- Page extract -
▼

Creator of all times and seasons, and of all the seasons of our lives, we gather in this place, thankful for the days that have been, even those that have tried our souls; and hopeful for the days that shall be, even those that shall demand of us the best that we have of faith and hope and courage; till we have become one with ourselves and thee in all the seasons to come.

Introduction

Abby Schreck


Our youth Sunday this year is new and different for us all, such is the case for most things in our lives today. These may be the seasons that are trying our souls and testing our faith. As our ROPE students give their credos and move into high school and as our seniors bridge into adulthood, let us all take time to appreciate the season and moment that we are in now. It is not an easy one by any stretch of the imagination but like all seasons of our lives, we will emerge stronger into a new, and challenging, but beautiful season in our life.


"Outside Your Window"

Music, lyrics, and vocals by Holly Corteville


Panicked people mill around;

Wondering when the stores are clearing out;

Buying all the toilet paper rolls;

Every material for their home


But life is so much more than this;

Than all the media that or this;

Just look away and then you'll see;

There's so much more than you and me


There's so much more just outside your window;

Open the door and then you'll see;

You don't need to look so far;

Anything can happen in your own backyard


Quiet empty street;

a ghost town of barren trees;

Soaked up in the headlines of the latest disaster;

Forgetting that thereafter there's a world


But life is so much more than this;

Than all the media that or this;

There's trees to climb and mountains to move;

Why stay inside, what will you choose


There's so much more just outside your window;

Open the door and then you'll see;

You don't need to look so far;

Anything can happen in your own backyard


Doesn't it put life in perspective;

All the beauty in the world that we live in;

Doesn't it show how small that we are;

Maybe our problems weren't so big from the start


But life is so much more than this;

Than all the media that or this;

Just look away and then you'll see;

There's so much more than you and me


There's so much more just outside your window;

Open the door and then you'll see;

You don't need to look so far;

Anything can happen in your own backyard


Maybe our problems weren't so big from the start


Reading

"For All That Is Our Lives" by Erik Walter Wiksom


May we be reminded that all things come and go; that today’s joys and today’s sorrows will in time give way to those of tomorrow and that those of us who have strength to share today ought to do so while we can, and that those who are in need ought allow ourselves to receive, for tomorrow those roles might well be reversed. Spirit of Life, mother, and father of us all help us to remember those who are not here with us today, those who need what we have found here and those who have what we here need. May we always be open to growth and change, to movement, to grace.

▲

- Stored data -
▼

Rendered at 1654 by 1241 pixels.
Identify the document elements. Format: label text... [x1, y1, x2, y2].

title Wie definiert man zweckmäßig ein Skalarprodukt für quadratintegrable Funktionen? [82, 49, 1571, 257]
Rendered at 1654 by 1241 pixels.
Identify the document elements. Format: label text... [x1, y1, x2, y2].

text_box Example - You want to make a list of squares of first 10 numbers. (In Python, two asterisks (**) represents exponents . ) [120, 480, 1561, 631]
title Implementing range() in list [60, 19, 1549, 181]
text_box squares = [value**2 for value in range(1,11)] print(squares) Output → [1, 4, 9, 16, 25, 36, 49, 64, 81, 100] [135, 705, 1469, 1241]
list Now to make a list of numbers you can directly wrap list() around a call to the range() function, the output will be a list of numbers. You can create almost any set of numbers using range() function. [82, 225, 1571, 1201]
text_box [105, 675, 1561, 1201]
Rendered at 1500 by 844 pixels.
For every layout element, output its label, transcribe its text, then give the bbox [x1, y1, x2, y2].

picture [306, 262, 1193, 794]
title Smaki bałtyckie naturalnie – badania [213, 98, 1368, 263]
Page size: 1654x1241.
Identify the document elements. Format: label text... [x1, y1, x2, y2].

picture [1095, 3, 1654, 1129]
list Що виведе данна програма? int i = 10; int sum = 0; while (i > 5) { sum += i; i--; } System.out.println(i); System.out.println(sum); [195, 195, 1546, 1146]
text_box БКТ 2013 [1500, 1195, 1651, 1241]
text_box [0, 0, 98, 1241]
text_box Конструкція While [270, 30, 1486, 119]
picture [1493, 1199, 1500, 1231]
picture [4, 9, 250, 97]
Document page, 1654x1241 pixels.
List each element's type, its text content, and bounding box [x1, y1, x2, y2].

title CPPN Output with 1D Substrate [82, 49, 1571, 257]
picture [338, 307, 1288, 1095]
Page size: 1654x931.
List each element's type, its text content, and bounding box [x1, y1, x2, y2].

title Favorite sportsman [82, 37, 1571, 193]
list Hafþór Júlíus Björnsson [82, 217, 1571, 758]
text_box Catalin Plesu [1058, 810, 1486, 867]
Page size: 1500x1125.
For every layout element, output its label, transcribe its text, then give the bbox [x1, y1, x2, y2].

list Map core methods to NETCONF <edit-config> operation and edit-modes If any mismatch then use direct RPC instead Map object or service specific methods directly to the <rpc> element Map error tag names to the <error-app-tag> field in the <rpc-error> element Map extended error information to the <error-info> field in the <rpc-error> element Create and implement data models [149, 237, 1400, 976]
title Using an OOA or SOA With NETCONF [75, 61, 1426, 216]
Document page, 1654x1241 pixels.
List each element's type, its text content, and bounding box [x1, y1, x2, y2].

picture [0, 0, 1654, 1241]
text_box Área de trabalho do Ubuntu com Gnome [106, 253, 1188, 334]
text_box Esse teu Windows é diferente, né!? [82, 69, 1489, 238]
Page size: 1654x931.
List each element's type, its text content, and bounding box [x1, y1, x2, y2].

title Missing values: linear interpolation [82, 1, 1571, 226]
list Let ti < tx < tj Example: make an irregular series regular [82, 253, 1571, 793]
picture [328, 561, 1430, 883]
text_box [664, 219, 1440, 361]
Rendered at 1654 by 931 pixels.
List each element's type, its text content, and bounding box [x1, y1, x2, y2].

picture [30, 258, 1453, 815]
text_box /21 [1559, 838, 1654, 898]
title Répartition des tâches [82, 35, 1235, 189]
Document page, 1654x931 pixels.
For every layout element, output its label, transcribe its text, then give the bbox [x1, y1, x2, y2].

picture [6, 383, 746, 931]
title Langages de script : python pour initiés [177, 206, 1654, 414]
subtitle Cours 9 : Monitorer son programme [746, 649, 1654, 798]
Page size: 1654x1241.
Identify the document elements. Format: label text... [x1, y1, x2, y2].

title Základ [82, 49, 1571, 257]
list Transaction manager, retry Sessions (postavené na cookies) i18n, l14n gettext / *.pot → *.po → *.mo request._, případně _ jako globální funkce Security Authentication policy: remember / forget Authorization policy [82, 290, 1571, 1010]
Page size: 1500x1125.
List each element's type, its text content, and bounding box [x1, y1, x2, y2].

▲

- Task statement -
Continue the youth Sunday service program from the end of its last sentence.

- Result of the task -
Pastoral Prayer

Nate Schreck


Regarding the recent murders of George Floyd and Breonna Taylor at the hands of the police and ensuing protests in our country and around the world, I think it is important that we all reflect upon ourselves. Think about what you have done to help our Black siblings. Think about what you can do to help our Black siblings. What will you do? How will you use your privilege?


Credo

by Macy Kort


Good morning. I’m glad to be here today. Life still goes on even during quarantine. Even though life is crazy right now, I’m glad I still get the chance to present my faith to you all.


I’ve been part of this church my whole life. I started in the nursery and moved all the way up to ROPE in the blink of an eye. I watched my brother and sister give the same type of speech I am today. I learned about many different religions, cultures, and about myself along the way.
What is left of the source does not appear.